▶ _Fragment tekstu_:

------------------------

Bardzo często szukam warzywnych inspiracji w necie. Jest tego bardzo dużo, wystarczy sobie zajrzeć na durszlak.pl, albo po prostu wpisać w wyszukiwarce co tam sobie chcemy i zaraz propozycji jest co nie miara. Ja na ogół tylko podłapuję pomysł, a potem już sama kombinuję szczegóły. Nie mam cierpliwości do przepisów, taka już moja natura. Czasem oczywiście później nie pamiętam co z czym i jak robiłam, ale dzięki temu kulinarnym improwizacjom w moim życiu nie ma końca... 

Do czego i Was namawiam gorąco :)



17.10.2016

Kotletowe LOVE

Dawno, dawno temu, na tzw kuchennej grupie dyskusyjnej  oficjalnie zwanej "pl.rec.kuchnia" pewna MechaGodzilla, zwana inaczej Mechcią, zamęczała nas pytaniami jak zrobić pyszne mielone kotlety.  Dyskusja się ciągnęła tygodniami, dobre rady sypały się jak z rękawa, Mechcia przystępowała po raz kolejny do robienia kotletów i ciągle była z nich niezadowolona...

------------------------

▶ _Przedstawione informacje_:
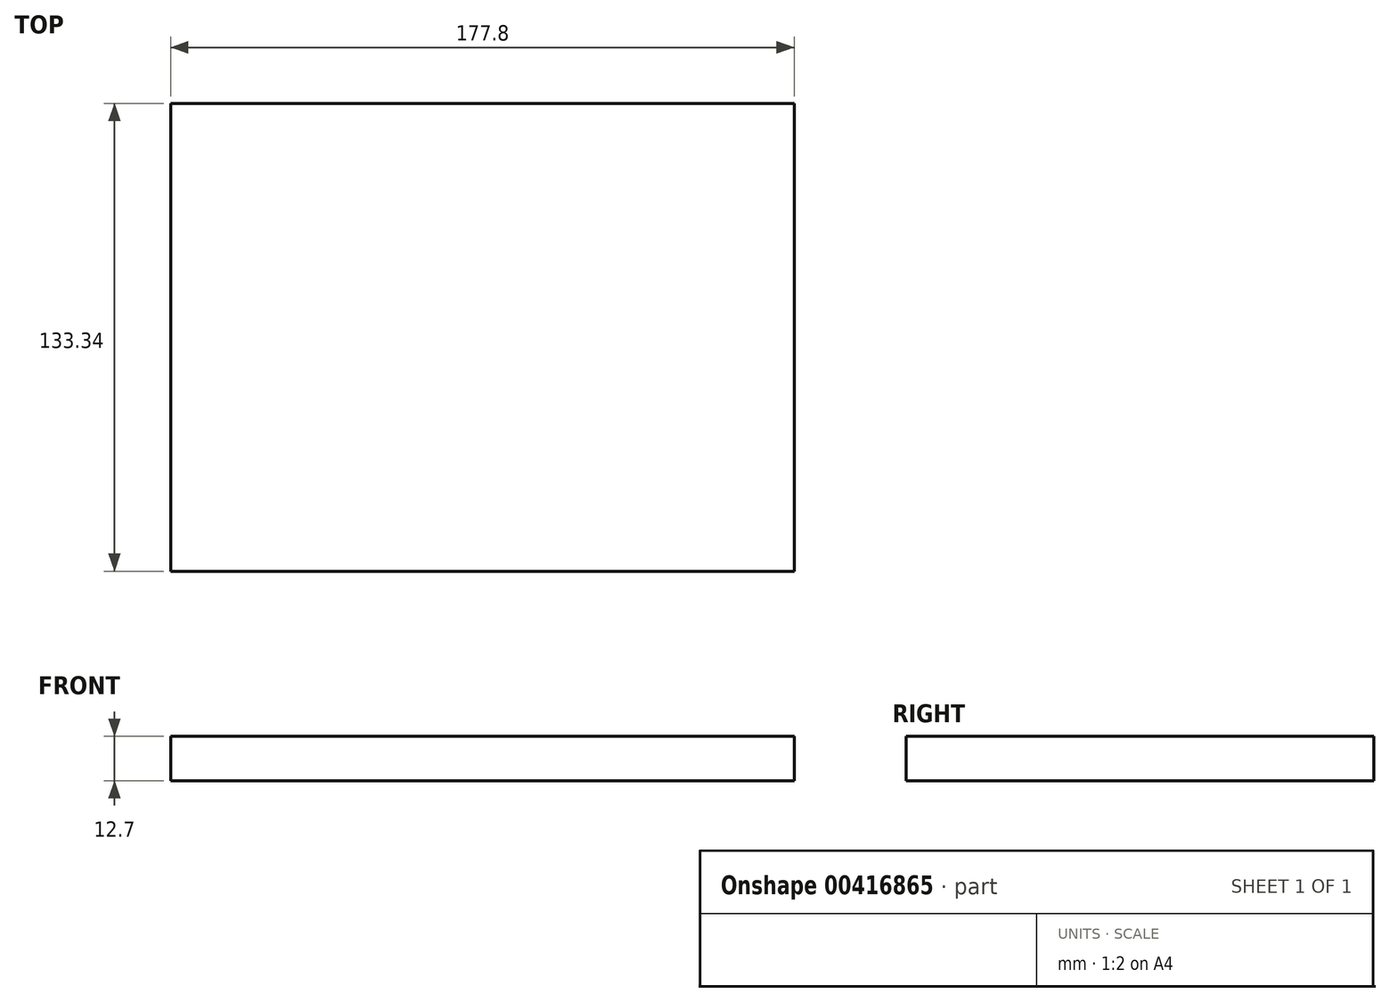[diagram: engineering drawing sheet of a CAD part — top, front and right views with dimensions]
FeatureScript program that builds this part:
annotation { "Feature Type Name" : "Feature", "Feature Type Description" : "" }
export const myFeature = defineFeature(function(context is Context, id is Id, definition is map)
    precondition{}
    {
        {
            var Q0;
            Q0=qCreatedBy(makeId("Top.planeOp"),FACE);
            var sketch = newSketch(context, id + "F0", { "sketchPlane" : qUnion([Q0])});
            skLineSegment(sketch, "E0.bottom", {"start": v(-88.9, 66.68) * mm, "end": v(88.9, 66.68) * mm});
            skLineSegment(sketch, "E0.top", {"start": v(-88.9, -66.68) * mm, "end": v(88.9, -66.68) * mm});
            skLineSegment(sketch, "E0.left", {"start": v(-88.9, 66.68) * mm, "end": v(-88.9, -66.68) * mm});
            skLineSegment(sketch, "E0.right", {"start": v(88.9, 66.68) * mm, "end": v(88.9, -66.68) * mm});
            skPoint(sketch, "E0.middle", {"position": v(0, 0) * mm});
            skSolve(sketch);
        }
        {
            var Q0;
            Q0 = qSketchRegion(id + "F0", true);
            extrude(context, id + "F1", {"entities" : qUnion([Q0]), "depth" : 12.7 * mm});
        }
    });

------------------------

▶ _Cel zadania_: Czy możesz podjąć na nowo wpis o kotletach mielonych i pisać go dalej, zaczynając od miejsca tuż po jego ostatnim zdaniu? Rekordy pochodzą z innego źródła niż powyższy fragment.

▶ _Wynik zadania_:
Pamiętam, że i mnie moje kotlety nie smakowały, dopóki mój Tato, który był dla mnie zawsze kulinarnym guru, nie włożył mi do głowy zasady, że podstawa udanego kotleta to pieprz i podsmażona cebulka...

Tej zasady trzymam się do dziś, a zwłaszcza dziś, kiedy moje wegańskie kotlety to prawdziwa jazda bez trzymanki. Robię kotlety dosłownie ze wszystkiego!

Dlaczego w ogóle robić kotlety, kiedy się zrezygnowało z jedzenia mięsa? Czy z tęsknoty za jego smakiem? Niekoniecznie. Nie byłam chyba mięsnym smakoszem, bo za smakiem mięsa nie tęsknię wcale. 

Lubię jednak urozmaicone posiłki, więc oprócz warzyw i kasz, makaronów czy ryżu, w naszych drugich daniach często pojawiają się one: KOTLETY.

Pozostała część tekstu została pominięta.